(Excerpt from the dataset)
>>>>>

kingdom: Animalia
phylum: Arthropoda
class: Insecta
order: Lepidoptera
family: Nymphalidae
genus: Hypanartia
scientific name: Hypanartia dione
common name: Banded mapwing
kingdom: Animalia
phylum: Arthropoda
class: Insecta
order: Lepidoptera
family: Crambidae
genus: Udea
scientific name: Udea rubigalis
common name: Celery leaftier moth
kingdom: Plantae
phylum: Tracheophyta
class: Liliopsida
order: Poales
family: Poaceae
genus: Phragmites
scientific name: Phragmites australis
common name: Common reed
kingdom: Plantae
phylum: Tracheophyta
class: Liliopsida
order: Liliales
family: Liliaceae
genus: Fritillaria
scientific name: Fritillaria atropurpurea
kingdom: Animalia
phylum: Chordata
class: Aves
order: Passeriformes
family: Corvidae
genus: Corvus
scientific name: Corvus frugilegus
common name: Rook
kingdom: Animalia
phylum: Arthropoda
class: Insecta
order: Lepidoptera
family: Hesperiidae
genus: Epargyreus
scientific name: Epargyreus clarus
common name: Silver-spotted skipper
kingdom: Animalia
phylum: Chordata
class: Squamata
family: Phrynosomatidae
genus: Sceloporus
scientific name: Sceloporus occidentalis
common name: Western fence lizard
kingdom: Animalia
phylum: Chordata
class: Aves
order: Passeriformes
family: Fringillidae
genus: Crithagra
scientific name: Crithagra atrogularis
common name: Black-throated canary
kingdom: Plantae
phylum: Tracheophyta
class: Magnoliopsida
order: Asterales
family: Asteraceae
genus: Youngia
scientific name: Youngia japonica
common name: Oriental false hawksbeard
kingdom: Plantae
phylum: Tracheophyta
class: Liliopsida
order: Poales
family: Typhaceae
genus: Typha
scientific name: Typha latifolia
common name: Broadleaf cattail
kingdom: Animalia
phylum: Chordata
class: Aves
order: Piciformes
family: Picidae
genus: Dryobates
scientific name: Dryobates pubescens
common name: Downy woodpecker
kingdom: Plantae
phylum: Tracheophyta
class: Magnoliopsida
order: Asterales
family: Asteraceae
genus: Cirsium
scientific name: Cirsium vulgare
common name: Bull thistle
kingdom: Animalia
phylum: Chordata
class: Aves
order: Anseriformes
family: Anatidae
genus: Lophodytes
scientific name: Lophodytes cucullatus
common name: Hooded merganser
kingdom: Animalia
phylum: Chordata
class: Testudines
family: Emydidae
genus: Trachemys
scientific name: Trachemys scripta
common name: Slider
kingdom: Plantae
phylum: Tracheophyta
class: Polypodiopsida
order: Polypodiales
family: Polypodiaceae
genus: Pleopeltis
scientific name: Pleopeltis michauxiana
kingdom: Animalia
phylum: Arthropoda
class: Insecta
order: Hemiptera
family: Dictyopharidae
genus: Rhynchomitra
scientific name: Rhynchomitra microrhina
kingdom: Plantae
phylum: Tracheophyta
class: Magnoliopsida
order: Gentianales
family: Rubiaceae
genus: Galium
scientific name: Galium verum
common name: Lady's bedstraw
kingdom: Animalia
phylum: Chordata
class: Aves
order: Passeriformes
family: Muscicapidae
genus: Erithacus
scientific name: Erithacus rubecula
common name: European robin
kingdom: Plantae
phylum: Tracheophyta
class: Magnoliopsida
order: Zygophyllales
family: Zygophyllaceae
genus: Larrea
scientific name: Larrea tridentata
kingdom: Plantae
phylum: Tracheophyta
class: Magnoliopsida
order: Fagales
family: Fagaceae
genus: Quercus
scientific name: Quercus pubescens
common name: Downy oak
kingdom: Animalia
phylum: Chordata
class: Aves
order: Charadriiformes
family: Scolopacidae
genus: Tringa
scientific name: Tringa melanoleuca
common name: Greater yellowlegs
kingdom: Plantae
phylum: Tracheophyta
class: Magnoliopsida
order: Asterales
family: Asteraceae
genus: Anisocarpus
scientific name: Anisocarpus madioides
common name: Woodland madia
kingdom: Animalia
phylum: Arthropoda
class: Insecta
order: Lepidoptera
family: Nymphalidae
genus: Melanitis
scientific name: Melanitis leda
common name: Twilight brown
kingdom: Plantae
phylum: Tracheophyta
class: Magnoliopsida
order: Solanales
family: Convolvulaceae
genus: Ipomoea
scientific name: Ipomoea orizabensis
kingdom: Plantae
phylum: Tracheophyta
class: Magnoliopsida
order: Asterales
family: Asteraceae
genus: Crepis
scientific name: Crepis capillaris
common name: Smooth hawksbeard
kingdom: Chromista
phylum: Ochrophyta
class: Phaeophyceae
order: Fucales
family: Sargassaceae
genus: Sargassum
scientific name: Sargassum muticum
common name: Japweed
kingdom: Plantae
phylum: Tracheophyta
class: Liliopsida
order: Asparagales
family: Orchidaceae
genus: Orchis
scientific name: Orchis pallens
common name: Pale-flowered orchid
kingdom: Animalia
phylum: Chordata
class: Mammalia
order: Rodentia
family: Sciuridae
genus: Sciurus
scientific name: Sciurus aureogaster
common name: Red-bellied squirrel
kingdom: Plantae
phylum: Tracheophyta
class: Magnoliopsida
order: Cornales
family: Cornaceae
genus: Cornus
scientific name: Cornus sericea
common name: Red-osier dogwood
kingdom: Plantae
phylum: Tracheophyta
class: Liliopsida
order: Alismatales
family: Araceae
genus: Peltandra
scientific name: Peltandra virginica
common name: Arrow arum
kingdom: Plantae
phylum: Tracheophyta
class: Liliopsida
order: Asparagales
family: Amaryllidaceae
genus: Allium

<<<<<

**Task goal:** Please rewrite the material as a numbered list without blank lines, starting at the line that has "genus: Sargassum" and going through the end of the material.

**Task response:**
1. genus: Sargassum
2. scientific name: Sargassum muticum
3. common name: Japweed
4. kingdom: Plantae
5. phylum: Tracheophyta
6. class: Liliopsida
7. order: Asparagales
8. family: Orchidaceae
9. genus: Orchis
10. scientific name: Orchis pallens
11. common name: Pale-flowered orchid
12. kingdom: Animalia
13. phylum: Chordata
14. class: Mammalia
15. order: Rodentia
16. family: Sciuridae
17. genus: Sciurus
18. scientific name: Sciurus aureogaster
19. common name: Red-bellied squirrel
20. kingdom: Plantae
21. phylum: Tracheophyta
22. class: Magnoliopsida
23. order: Cornales
24. family: Cornaceae
25. genus: Cornus
26. scientific name: Cornus sericea
27. common name: Red-osier dogwood
28. kingdom: Plantae
29. phylum: Tracheophyta
30. class: Liliopsida
31. order: Alismatales
32. family: Araceae
33. genus: Peltandra
34. scientific name: Peltandra virginica
35. common name: Arrow arum
36. kingdom: Plantae
37. phylum: Tracheophyta
38. class: Liliopsida
39. order: Asparagales
40. family: Amaryllidaceae
41. genus: Allium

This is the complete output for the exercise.